Foto: Dog - Petra
Acordei virada do avesso: pronto, já percebi porque dormi mal, com as costuras do pijama a magoarem-me a pele de princesa(-faz-de-conta). A nesga da manhã que eu vejo da minha cama rasteira, hoje cinzenta e carrancuda, abriu-se num risinho sarcástico de sol – “quem te manda ir para a cama tarde e a más horas, já sem saber se é sono ou desleixo, essa tua mania de não virares o pijama do direito quando o vestes?”.
A nesga da manhã, o ronronar do dia, a vida que é tarde, o desalento que é sempre. E o aperto no peito, que não quero chamar angústia. A entrega. A entrega, essa companheira maldita, que me reduz à paralisia do corpo e me seduz com o voo da alma.

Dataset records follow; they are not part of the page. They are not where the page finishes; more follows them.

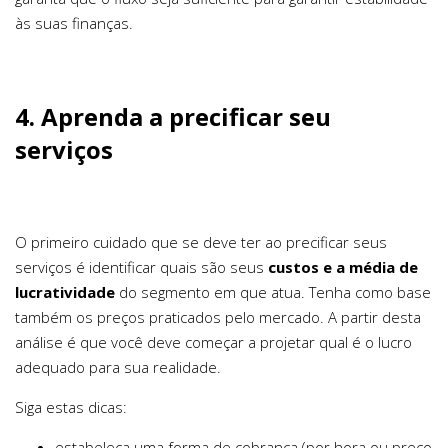
às suas finanças.
4. Aprenda a precificar seu
serviços
O primeiro cuidado que se deve ter ao precificar seus
serviços é identificar quais são seus
custos e a média de
lucratividade
do segmento em que atua. Tenha como base
também os preços praticados pelo mercado. A partir desta
análise é que você deve começar a projetar qual é o lucro
adequado para sua realidade.
Siga estas dicas:
estabeleça uma forma de cobrança (por hora ou preço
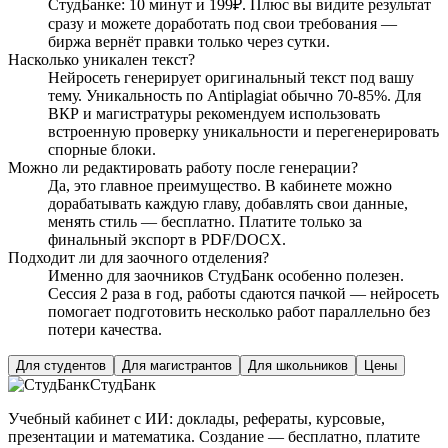
СтудБанке: 10 минут и 199₽. Плюс вы видите результат
сразу и можете доработать под свои требования —
биржа вернёт правки только через сутки.
Насколько уникален текст?
Нейросеть генерирует оригинальный текст под вашу
тему. Уникальность по Antiplagiat обычно 70-85%. Для
ВКР и магистратуры рекомендуем использовать
встроенную проверку уникальности и перегенерировать
спорные блоки.
Можно ли редактировать работу после генерации?
Да, это главное преимущество. В кабинете можно
дорабатывать каждую главу, добавлять свои данные,
менять стиль — бесплатно. Платите только за
финальный экспорт в PDF/DOCX.
Подходит ли для заочного отделения?
Именно для заочников СтудБанк особенно полезен.
Сессия 2 раза в год, работы сдаются пачкой — нейросеть
помогает подготовить несколько работ параллельно без
потери качества.
Для студентов
Для магистрантов
Для школьников
Цены
СтудБанк
Учебный кабинет с ИИ: доклады, рефераты, курсовые,
презентации и математика. Создание — бесплатно, платите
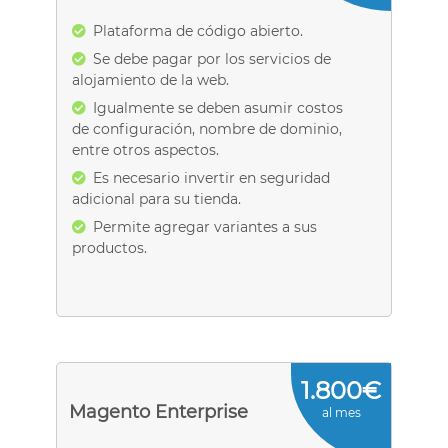
Plataforma de código abierto.
Se debe pagar por los servicios de
alojamiento de la web.
Igualmente se deben asumir costos
de configuración, nombre de dominio,
entre otros aspectos.
Es necesario invertir en seguridad
adicional para su tienda.
Permite agregar variantes a sus
productos.
1.800€
Magento Enterprise
al mes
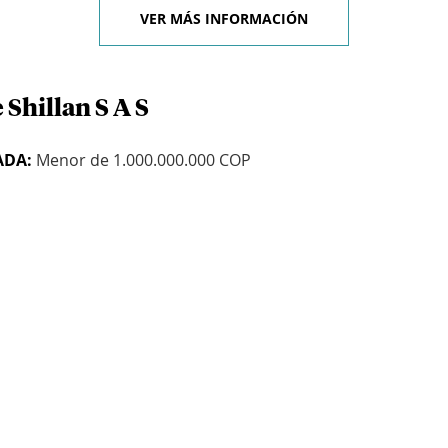
VER MÁS INFORMACIÓN
 Shillan S A S
ADA:
Menor de 1.000.000.000 COP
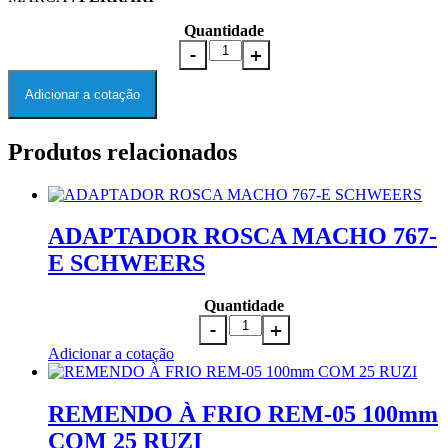
Quantidade
Adicionar a cotação
Produtos relacionados
ADAPTADOR ROSCA MACHO 767-
E SCHWEERS
Quantidade
Adicionar a cotação
REMENDO À FRIO REM-05 100mm
COM 25 RUZI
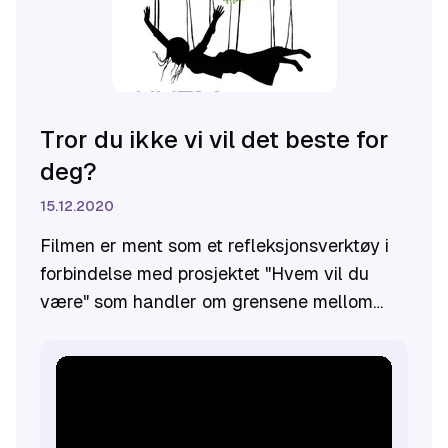
Tror du ikke vi vil det beste for
deg?
15.12.2020
Filmen er ment som et refleksjonsverktøy i
forbindelse med prosjektet "Hvem vil du
være" som handler om grensene mellom
positiv og negativ sosial kontroll. I filmen
møter vi Mona og hennes flerkulturelle
familie.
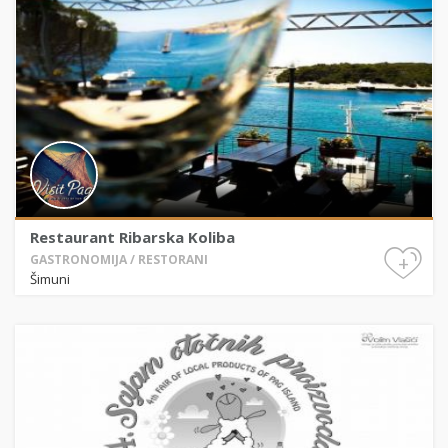
Restaurant Ribarska Koliba
+
GASTRONOMIJA / RESTORANI
Šimuni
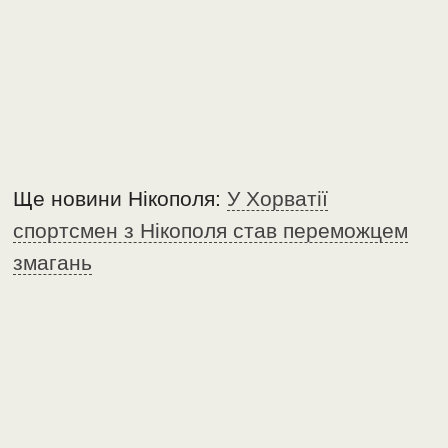
Ще новини Нікополя:
У Хорватії
спортсмен з Нікополя став переможцем
змагань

NÃO! – repito-me, enquanto o motor do universo lá fora tenta adormecer-me de novo, como que esmagando-me, como que tolhendo-me, como que aliciando-me com mais um minuto, uma hora, uma manhã, um dia, uma eternidade. Que eu sei, eu sei, são só ilusões que tomo com o copo de água que não bebo, ao acordar.
O meu bichinho de estimação remexe-se algures, pelo quarto, talvez não-incomodado com as não-costuras da sua cama rasteira. Não-costuras. Que sorte a dele, não viver condicionado por costuras e pijamas, e asfixiado por minutos, horas, manhãs, tardes, dias – eternidades.
Que sorte a tua, Kookie, por viveres aprisionado num espaço confortável e seguro, e numa vidinha de pequenas exigências: uma festinha de vez em quando, um olhar cúmplice quando te entendo, um passeio na erva molhada, uma corrida sem trela no hall do prédio, e os poemas que escreves no ar, com a tua cauda felpuda e sempre inspirada.
Vens até à minha cabeceira buscar o teu primeiro mimo, reclamando-o meigamente com a tua patinha-de-lã quase carícia, e tentas alcançar-me, com o narizinho ávido de cheiros, de respostas, de ar, principalmente do que me cerca. E entregas-te, no reconsolo simples da minha mão displicente e lenta. Encostas a cabecita na beirinha da minha cama, contentando-te com o meu toque leve e o meu olhar fundo e a tua expressão é mais que gratidão, é mais que plenitude, é mais que confiança, é quase Amor. Doce – fecho também os meus olhos – “como é doce essa segurança de te ter: aveludado e morno, atento e disponível, feliz e sem cobranças.”.
De repente, uma verdade de fundo magoa-me as pálpebras e obriga-me a abrir os olhos, como se uma força física me estivesse a apertar, em círculo de poder esmigalhante e, ao mesmo tempo, reconstituinte e reconstrutor:
“E se eu NÃO te tivesse, meu companheirinho de pelo demasiado, e carinho nunca em excesso?”.
“E se eu NÃO tivesse um pijama, de costuras tão avessas e um aconchego nunca agradecido?”.
“E se eu NÃO tivesse uma manhã para me acordar, birrenta e cinzenta, mas tão garantidamente atestada pelo ronronar da vida lá fora?”.
“E se eu NÃO sentisse esta angústia que é desalento, mas tão nítida e humanamente aberta aos estímulos, às sensações, à voz interior que me diz: ‘levanta-te!’?
‘E se tu NÃO pudesses...?’
‘E se tu NÃO fosses...?’
‘E se eu NÃO...?’
Olho de novo o meu cãozinho, ainda ali, amparando-me a raiz de uma pequena força, algures nas profundezas do meu ânimo. E vejo-A, nitidamente, nos olhos dele – a ESPERANÇA não é verde, não é palavra, não é lato conceito – neste momento, é apenas uma luzinha de cor indefinida, bailando trémula nos olhos do meu animalzinho de estimação.
Sorrio, quase sem querer, embrulho-me em mim mesma, num gesto intuitivo de reconforto, puxo o Kookie para cima da cama, e ficamos os dois, saboreando a proximidade dócil da ternura e do amor incondicional – a Vida é um colo. Um castigo, às vezes, mas sempre MÃE.
E permite-nos sempre a Esperança, sim - que se lixe o pelo nos lençóis!